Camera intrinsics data

- - - -

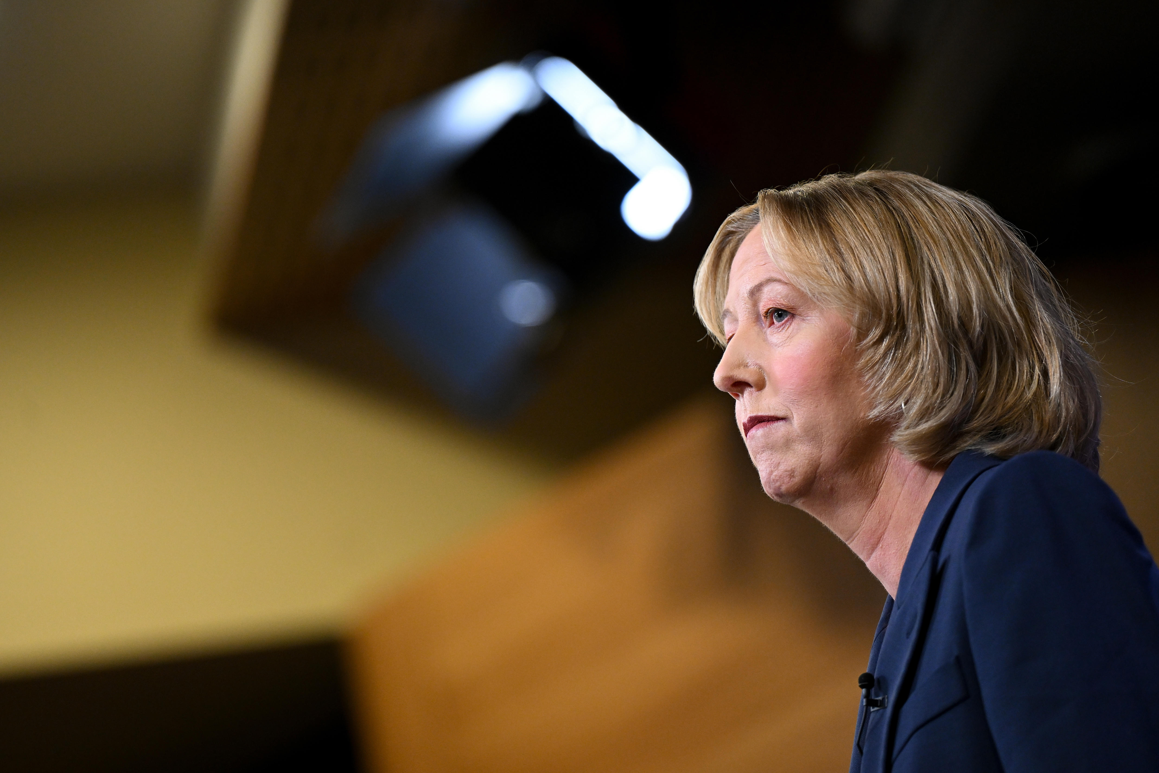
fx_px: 6438
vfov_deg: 6.9
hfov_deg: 10.3
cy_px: 386
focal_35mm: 200
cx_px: 580
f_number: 2.8
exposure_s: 1/500
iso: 2000
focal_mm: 200
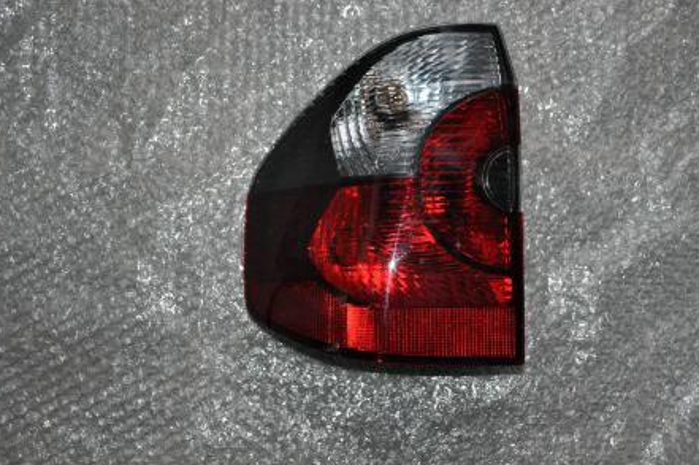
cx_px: 377
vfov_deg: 22.7
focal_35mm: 60
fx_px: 1155
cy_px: 209
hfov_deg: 33.6
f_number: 4.5
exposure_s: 1/60
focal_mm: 35
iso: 800
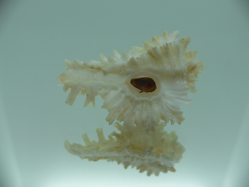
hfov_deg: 52.6
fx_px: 252
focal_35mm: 35
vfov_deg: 40.7
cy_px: 94
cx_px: 124
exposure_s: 1/80
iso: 80
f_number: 2.8
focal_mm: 4.6
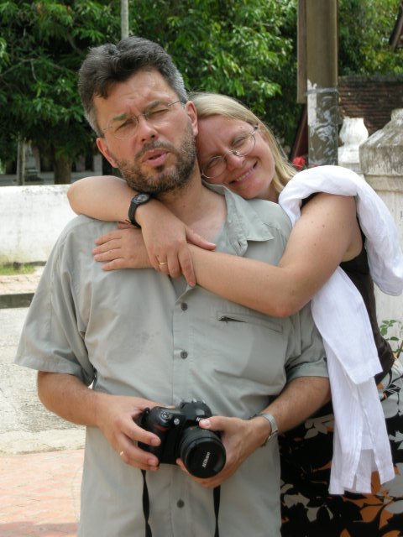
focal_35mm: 103
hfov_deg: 14.4
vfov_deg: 19.1
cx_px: 202
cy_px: 268
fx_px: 1599
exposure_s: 1/162
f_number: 4.7
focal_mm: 21.5
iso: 64
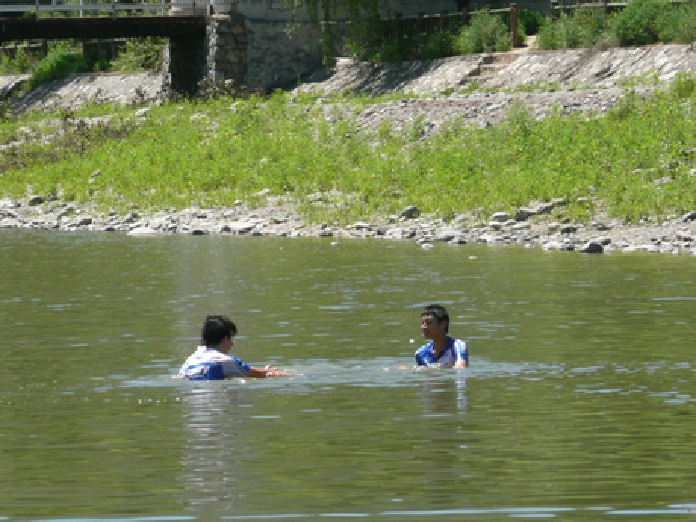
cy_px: 261
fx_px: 6816
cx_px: 348
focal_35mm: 339
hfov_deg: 5.8
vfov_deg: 4.4
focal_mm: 37.5
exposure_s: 1/400
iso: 100
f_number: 4.9
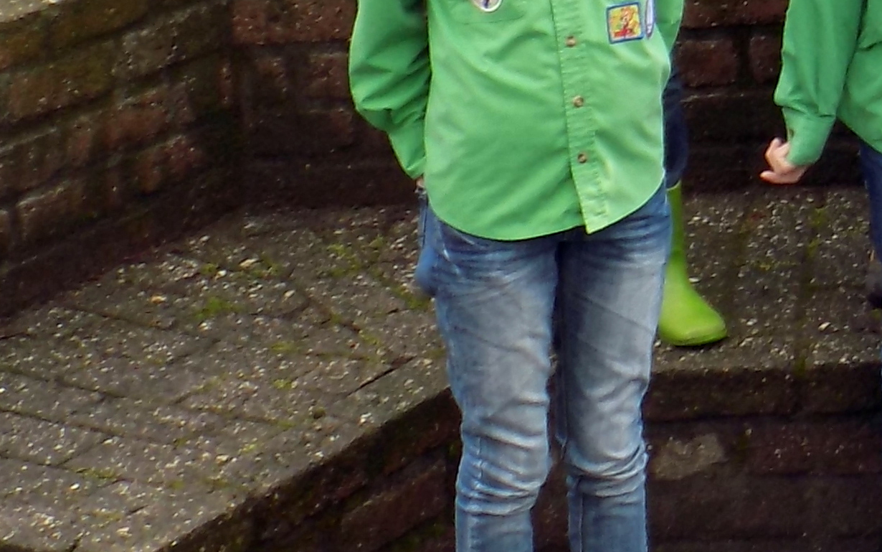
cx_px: 1303
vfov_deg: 8.4
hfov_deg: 13.1
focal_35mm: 151
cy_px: -424
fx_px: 3630
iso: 80
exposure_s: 1/125
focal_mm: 6.1
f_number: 3.4
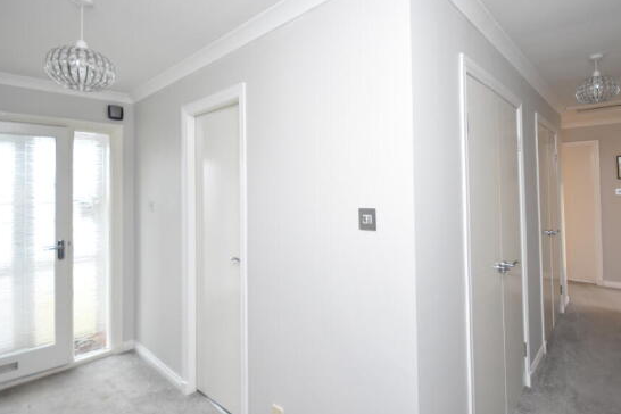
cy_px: 179
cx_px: 347
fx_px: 310
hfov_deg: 89.6
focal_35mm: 18
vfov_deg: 67.1
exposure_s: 1/60
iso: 1400
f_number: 4
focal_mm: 10
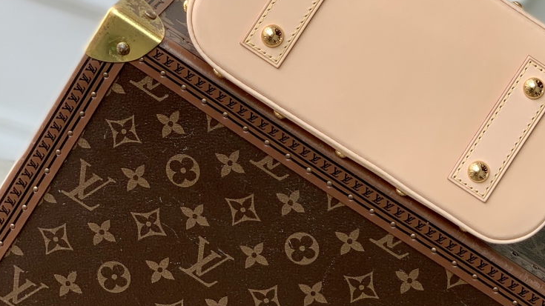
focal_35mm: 111
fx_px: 1604
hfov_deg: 19.2
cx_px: 392
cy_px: 24
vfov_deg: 10.8
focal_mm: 6
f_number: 2.4
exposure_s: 1/131
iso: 16
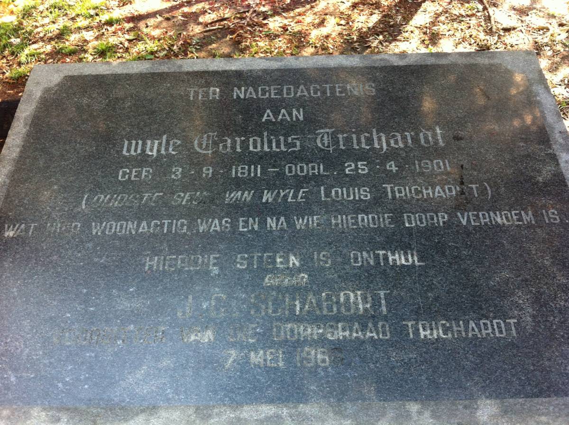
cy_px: 212
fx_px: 574
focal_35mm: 35
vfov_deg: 40.6
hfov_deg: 52.7
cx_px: 284
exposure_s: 1/60
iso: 100
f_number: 2.8
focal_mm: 3.85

- - - -

Prompt
Begin at the line containing "focal_mm: 4.6" and copy every line through the end of the data above exactly, omitting the pictures.

Task solution
focal_mm: 4.6
focal_35mm: 103
hfov_deg: 14.4
vfov_deg: 19.1
cx_px: 202
cy_px: 268
fx_px: 1599
exposure_s: 1/162
f_number: 4.7
focal_mm: 21.5
iso: 64
cy_px: 261
fx_px: 6816
cx_px: 348
focal_35mm: 339
hfov_deg: 5.8
vfov_deg: 4.4
focal_mm: 37.5
exposure_s: 1/400
iso: 100
f_number: 4.9
cx_px: 1303
vfov_deg: 8.4
hfov_deg: 13.1
focal_35mm: 151
cy_px: -424
fx_px: 3630
iso: 80
exposure_s: 1/125
focal_mm: 6.1
f_number: 3.4
cy_px: 179
cx_px: 347
fx_px: 310
hfov_deg: 89.6
focal_35mm: 18
vfov_deg: 67.1
exposure_s: 1/60
iso: 1400
f_number: 4
focal_mm: 10
focal_35mm: 111
fx_px: 1604
hfov_deg: 19.2
cx_px: 392
cy_px: 24
vfov_deg: 10.8
focal_mm: 6
f_number: 2.4
exposure_s: 1/131
iso: 16
cy_px: 212
fx_px: 574
focal_35mm: 35
vfov_deg: 40.6
hfov_deg: 52.7
cx_px: 284
exposure_s: 1/60
iso: 100
f_number: 2.8
focal_mm: 3.85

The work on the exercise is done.